How do you find the slope of the secant lines of # f (x) = x^2 − x − 42# at (−5, −12), and (7, 0)?

1 Answer
Oct 30, 2015

Assuming that the word "lines" should be "line", it is exactly the same as the slope of the line through the points (−5, −12), and (7, 0).

Explanation:

If my interpretation is incorrect, then perhaps you asking for the general equation of a secant line to the curve that includes the point #(-5,-12)#

If that is the question, then the form of the answer will depend on whether you call the second point #(x,f(x))# or #(a,f(a))# or somthing similar of call it #(-5+h, f(-5+h))#

For #(x,f(x))#, we find slope:
#m = (f(x)-(-12))/(x-(-5)) = (x^2-x-42 + 12)/(x+5) = (x^2-x-30)/x+5)#

# = ((x-6)(x+5))/(x+5) = x-6# (for #x != -5#)

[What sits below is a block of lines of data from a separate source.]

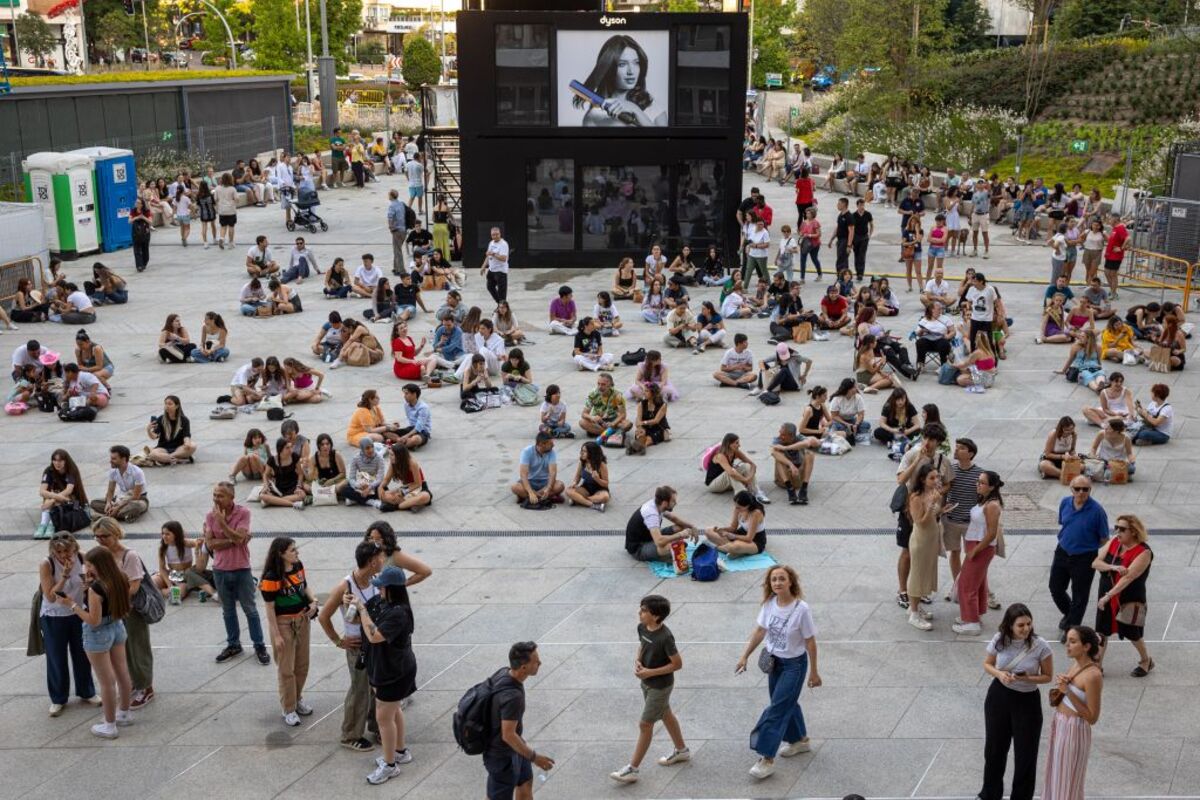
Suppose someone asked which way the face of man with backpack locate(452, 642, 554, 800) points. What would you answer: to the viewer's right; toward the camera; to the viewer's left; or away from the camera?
to the viewer's right

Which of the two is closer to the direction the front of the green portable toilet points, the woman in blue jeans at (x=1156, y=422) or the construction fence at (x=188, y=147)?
the woman in blue jeans

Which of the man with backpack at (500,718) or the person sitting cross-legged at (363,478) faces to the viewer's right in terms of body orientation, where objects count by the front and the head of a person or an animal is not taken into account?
the man with backpack

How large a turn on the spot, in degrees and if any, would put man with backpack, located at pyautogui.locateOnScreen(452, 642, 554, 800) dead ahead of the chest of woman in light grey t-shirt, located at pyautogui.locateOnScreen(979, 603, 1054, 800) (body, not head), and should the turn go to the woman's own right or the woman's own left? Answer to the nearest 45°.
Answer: approximately 45° to the woman's own right

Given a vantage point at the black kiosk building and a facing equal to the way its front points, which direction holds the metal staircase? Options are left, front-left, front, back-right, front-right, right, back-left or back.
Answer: back-right

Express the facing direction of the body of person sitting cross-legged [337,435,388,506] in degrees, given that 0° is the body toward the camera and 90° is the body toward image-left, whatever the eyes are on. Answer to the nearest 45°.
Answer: approximately 0°

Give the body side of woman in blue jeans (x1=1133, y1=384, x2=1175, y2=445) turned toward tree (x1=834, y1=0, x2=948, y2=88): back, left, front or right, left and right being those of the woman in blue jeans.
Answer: right

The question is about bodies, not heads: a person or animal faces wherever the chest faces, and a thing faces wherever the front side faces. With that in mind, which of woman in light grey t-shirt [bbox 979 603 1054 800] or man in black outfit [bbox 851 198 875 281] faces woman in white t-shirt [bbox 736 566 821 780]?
the man in black outfit
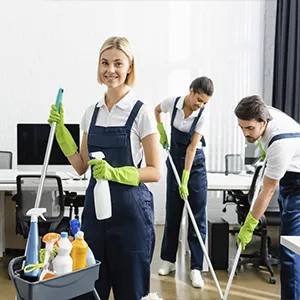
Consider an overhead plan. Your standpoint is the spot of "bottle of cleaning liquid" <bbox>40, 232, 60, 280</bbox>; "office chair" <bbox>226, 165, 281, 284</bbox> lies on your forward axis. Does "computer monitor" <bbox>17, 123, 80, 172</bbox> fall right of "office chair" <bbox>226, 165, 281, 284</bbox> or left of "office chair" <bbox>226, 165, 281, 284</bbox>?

For #(-5+h, f(-5+h))#, we find slope:

#m=(f(-5+h)-(-12))/((-5+h)-(-5))#

# = ((-5+h)^2-(-5+h)-42+12)/(-5+h+5)#

# = (25-10h+h^2+5-h-42+12)/h#

# = (-10h+h^2-h)/h = -11+h# (for #h != 0#)

The general equation of a secant line to the curve that includes the point #(7, 0)# is found by similar methods.